A whole new experience
Welcome to our new blog series on wine tasting as we learn about the Third S which is “Smell”.
The first two steps, which were See and Swirl, have led to this step where you’ll use your olfactory senses.
When you first put your nose into a glass of wine, it tells a story. It’s the story of the wine from the vine to the glass.
For instance, terroir and climate can influence the aromas. This is because grapes grown in a clay vs. a sandy soil will have very different aromas. Additionally, grapes grown in a cool climate vs. a hot climate will make the wine scents differ. The age of the vine and the age of the grape at harvest can also make a difference to the aromas of a wine.
Just as the smell of food contributes to its enjoyment, so does the smell of wine. It’s important to use your sense of smell when it is not compromised by a stuffy nose or other odours in the environment.
Another factor is that scents may be experienced differently from one person to another. When you smell something, your olfactory sense is sending messages to your brain. Your perception of a smell may differ someone else’s. For example, if you like the smell of oak, then your response to an oaky wine will be pleasant. However, if you don’t, it may put you off.
The measurement of the intensity of a wine’s aromas may also differ between two people. This seemingly objective measurement is actually subjectively perceived.
Lastly, the fact that the bouquet of wine can have multiple aromas complicates the process. Some wines may be more complex and have an array of aromas while other less complex wines have only a few.
Types of Aromas
The aromas of wine are generally classified as:
- Floral / Fruit
- Spice / Vegetable
- Oak / Other
Floral aromas include blossoms, roses and violets.
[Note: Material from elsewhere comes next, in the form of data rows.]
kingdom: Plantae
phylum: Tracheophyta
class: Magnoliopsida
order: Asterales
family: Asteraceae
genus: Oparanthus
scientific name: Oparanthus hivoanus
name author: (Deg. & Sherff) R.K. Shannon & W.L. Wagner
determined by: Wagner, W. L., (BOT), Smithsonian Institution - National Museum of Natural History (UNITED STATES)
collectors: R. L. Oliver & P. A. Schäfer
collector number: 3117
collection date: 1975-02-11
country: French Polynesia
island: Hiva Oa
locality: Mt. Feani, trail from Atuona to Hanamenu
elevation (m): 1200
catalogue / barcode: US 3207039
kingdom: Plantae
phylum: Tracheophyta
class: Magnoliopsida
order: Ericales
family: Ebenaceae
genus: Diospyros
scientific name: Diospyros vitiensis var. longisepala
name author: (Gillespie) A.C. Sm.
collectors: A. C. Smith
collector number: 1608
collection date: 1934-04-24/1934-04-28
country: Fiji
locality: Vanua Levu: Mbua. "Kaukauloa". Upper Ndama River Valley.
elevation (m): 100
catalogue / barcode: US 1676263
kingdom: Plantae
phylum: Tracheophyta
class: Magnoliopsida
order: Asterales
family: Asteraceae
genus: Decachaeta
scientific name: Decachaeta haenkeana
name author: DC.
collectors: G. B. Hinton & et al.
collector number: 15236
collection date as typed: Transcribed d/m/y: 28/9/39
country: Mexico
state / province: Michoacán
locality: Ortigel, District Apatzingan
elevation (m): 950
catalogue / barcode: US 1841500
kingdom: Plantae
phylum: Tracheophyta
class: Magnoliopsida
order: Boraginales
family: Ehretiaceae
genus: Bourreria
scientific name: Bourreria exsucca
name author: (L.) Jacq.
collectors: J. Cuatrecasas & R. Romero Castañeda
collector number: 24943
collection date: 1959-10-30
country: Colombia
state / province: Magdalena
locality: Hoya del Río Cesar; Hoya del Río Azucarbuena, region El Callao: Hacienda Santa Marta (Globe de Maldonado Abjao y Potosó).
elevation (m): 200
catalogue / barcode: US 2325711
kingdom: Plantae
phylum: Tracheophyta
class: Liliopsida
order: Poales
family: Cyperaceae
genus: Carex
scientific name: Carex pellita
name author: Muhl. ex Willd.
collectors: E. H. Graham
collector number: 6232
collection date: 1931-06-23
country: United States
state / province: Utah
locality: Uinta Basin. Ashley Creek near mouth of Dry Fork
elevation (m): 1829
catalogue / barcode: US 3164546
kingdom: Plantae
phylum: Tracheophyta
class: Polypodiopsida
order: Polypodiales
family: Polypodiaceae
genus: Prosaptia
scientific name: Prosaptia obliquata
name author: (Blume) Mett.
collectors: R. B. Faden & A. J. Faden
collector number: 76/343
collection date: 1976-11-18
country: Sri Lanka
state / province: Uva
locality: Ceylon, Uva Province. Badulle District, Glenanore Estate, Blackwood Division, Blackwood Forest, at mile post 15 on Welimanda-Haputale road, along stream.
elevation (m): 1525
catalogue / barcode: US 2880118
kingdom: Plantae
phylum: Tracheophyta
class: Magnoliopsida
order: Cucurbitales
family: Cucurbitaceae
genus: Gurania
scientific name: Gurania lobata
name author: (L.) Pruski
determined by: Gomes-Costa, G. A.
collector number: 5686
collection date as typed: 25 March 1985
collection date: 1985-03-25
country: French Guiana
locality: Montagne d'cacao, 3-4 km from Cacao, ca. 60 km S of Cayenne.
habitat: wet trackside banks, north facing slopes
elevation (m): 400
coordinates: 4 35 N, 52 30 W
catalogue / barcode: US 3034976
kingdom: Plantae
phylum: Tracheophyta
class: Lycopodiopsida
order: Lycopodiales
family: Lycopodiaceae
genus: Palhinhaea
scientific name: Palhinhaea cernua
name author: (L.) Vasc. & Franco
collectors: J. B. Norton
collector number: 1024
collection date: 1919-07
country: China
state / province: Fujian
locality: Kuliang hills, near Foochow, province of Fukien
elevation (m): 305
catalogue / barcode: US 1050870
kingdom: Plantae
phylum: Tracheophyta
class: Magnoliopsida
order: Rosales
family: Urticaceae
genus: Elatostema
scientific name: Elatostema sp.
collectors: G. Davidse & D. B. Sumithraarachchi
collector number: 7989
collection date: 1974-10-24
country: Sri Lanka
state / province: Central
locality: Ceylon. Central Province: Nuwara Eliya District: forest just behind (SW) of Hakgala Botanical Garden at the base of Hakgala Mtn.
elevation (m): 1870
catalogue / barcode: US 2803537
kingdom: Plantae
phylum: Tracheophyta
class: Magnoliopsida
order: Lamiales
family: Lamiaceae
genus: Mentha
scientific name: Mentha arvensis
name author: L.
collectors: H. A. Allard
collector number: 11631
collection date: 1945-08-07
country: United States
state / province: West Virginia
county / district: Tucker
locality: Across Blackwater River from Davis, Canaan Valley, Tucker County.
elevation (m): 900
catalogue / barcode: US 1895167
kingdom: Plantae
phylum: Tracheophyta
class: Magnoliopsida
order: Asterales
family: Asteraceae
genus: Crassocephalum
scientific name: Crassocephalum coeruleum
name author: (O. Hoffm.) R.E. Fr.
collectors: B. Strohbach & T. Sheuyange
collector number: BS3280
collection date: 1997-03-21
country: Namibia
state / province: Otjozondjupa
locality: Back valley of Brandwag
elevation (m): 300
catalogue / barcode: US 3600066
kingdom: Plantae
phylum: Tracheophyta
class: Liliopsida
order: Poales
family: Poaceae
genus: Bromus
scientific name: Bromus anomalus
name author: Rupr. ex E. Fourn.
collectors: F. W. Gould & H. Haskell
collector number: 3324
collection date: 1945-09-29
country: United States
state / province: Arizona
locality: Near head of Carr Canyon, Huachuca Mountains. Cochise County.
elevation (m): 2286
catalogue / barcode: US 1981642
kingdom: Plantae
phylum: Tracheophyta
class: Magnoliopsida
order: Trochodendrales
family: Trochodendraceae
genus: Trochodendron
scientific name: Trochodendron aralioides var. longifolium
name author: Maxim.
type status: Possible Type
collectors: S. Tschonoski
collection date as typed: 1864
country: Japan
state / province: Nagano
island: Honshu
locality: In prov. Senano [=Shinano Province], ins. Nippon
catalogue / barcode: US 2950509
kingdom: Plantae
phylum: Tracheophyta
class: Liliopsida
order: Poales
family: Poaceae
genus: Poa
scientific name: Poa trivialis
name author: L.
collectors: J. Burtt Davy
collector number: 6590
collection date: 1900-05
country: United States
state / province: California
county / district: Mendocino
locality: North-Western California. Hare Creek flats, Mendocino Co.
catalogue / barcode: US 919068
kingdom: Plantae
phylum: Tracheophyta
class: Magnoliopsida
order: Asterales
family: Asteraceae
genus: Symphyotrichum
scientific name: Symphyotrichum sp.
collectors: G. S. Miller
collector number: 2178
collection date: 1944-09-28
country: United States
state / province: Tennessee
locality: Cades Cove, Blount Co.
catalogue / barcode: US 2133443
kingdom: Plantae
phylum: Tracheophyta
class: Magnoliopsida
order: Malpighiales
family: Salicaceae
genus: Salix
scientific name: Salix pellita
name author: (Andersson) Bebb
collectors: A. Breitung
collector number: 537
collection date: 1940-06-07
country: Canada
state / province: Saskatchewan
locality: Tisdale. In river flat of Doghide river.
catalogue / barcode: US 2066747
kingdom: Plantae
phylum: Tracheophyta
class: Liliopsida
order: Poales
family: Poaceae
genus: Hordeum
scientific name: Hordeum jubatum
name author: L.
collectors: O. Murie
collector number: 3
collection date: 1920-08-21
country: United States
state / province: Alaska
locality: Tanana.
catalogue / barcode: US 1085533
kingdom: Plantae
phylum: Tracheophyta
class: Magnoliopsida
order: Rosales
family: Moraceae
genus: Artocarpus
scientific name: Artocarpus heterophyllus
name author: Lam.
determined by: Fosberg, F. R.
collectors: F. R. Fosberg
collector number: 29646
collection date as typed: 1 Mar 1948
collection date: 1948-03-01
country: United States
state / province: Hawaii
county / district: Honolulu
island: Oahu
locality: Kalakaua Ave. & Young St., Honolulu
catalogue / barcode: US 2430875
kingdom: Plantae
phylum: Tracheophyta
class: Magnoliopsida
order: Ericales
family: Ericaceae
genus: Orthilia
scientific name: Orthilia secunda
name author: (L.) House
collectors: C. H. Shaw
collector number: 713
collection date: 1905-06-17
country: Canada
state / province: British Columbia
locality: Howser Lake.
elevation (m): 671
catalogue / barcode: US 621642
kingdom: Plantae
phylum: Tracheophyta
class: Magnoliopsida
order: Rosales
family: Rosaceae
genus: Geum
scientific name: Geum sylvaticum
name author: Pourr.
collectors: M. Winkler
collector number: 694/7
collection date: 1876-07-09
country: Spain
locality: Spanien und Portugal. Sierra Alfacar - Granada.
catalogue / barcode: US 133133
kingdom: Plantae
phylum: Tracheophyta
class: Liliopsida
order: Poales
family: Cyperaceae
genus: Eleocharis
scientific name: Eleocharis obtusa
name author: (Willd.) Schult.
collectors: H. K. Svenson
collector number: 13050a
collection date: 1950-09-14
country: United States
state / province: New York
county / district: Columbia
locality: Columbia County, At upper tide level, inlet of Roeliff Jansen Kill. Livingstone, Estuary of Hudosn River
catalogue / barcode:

Fruit aromas may be a combination of a few, such as citrus, green, stone, tropical, red, black or dried fruits. Spice aromas include sweet or pungent spices. Vegetable aromas may be under-ripeness, herbaceous, herbal or vegetable. Oak aromas usually display vanilla, toast, cedar or smoky aromas. Other aromas might be buttery, nutty, leathery or earthy.
Aromas can be primary, secondary or tertiary.
Primary aromas are those usually produced by a particular grape. Therefore, when you detect these, you can identify the grape varietal, when it was harvested and the area it was grown in.
Secondary aromas are those produced during fermentation. These are generally floral, fruit and herbal.
Tertiary aromas are those produced during aging. As the wine ages, it becomes more complex which sometimes hides some of the primary aromas of the grape.
How to Smell
When smelling a wine, we’re looking for four things:
- Intensity of the aromas
- Whether the aromas persist or fade away quickly
- Quality of the aromas
- Description we can give to the aromas
The shape and size of the tasting glass are important. A full sized tulip shaped tasting glass is good for red, white and rosé wines but not for dessert and fortified wines which need smaller unique shapes.
Begin by holding the glass without moving the wine and taking a slow, deep smell to detect lighter aromas. At this stage, you may detect wine faults such as cork taint. Then, swirl the wine to oxygenate it and take a quick, deep smell to detect the heavier aromas. Finally, take a series of quick smells to intensify your perception of the aromas.
Remember to take notes at each stage of the wine tasting process.